» **To-do item**
Swap each "Sortieren nach" in the data below for "Sortiert nach", then write out all the lines again with everything else left as it is.
**** Supplied entries ****
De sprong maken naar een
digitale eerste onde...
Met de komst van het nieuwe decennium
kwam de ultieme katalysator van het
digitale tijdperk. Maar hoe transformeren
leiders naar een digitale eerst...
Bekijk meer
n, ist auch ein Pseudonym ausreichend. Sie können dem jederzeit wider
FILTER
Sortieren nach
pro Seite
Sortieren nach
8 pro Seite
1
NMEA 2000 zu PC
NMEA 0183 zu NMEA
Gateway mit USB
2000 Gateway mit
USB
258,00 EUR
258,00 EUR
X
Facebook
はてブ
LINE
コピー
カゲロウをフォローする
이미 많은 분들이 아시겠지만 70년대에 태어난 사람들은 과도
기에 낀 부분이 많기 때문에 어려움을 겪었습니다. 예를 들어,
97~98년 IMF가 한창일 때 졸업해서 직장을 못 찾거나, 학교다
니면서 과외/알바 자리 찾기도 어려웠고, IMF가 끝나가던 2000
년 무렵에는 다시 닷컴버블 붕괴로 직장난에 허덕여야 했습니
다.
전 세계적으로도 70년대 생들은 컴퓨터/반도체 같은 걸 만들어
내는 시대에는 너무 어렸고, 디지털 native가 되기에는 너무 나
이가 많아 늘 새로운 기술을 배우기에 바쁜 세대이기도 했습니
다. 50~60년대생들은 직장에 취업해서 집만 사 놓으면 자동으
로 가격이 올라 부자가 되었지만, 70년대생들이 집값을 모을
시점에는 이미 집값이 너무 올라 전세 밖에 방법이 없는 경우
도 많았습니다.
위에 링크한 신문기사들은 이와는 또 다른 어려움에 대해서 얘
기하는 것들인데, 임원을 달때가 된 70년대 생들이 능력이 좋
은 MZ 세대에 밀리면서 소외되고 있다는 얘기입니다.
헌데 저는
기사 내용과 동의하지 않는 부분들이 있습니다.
****
» **Response box**
De sprong maken naar een
digitale eerste onde...
Met de komst van het nieuwe decennium
kwam de ultieme katalysator van het
digitale tijdperk. Maar hoe transformeren
leiders naar een digitale eerst...
Bekijk meer
n, ist auch ein Pseudonym ausreichend. Sie können dem jederzeit wider
FILTER
Sortiert nach
pro Seite
Sortiert nach
8 pro Seite
1
NMEA 2000 zu PC
NMEA 0183 zu NMEA
Gateway mit USB
2000 Gateway mit
USB
258,00 EUR
258,00 EUR
X
Facebook
はてブ
LINE
コピー
カゲロウをフォローする
이미 많은 분들이 아시겠지만 70년대에 태어난 사람들은 과도
기에 낀 부분이 많기 때문에 어려움을 겪었습니다. 예를 들어,
97~98년 IMF가 한창일 때 졸업해서 직장을 못 찾거나, 학교다
니면서 과외/알바 자리 찾기도 어려웠고, IMF가 끝나가던 2000
년 무렵에는 다시 닷컴버블 붕괴로 직장난에 허덕여야 했습니
다.
전 세계적으로도 70년대 생들은 컴퓨터/반도체 같은 걸 만들어
내는 시대에는 너무 어렸고, 디지털 native가 되기에는 너무 나
이가 많아 늘 새로운 기술을 배우기에 바쁜 세대이기도 했습니
다. 50~60년대생들은 직장에 취업해서 집만 사 놓으면 자동으
로 가격이 올라 부자가 되었지만, 70년대생들이 집값을 모을
시점에는 이미 집값이 너무 올라 전세 밖에 방법이 없는 경우
도 많았습니다.
위에 링크한 신문기사들은 이와는 또 다른 어려움에 대해서 얘
기하는 것들인데, 임원을 달때가 된 70년대 생들이 능력이 좋
은 MZ 세대에 밀리면서 소외되고 있다는 얘기입니다.
헌데 저는
기사 내용과 동의하지 않는 부분들이 있습니다.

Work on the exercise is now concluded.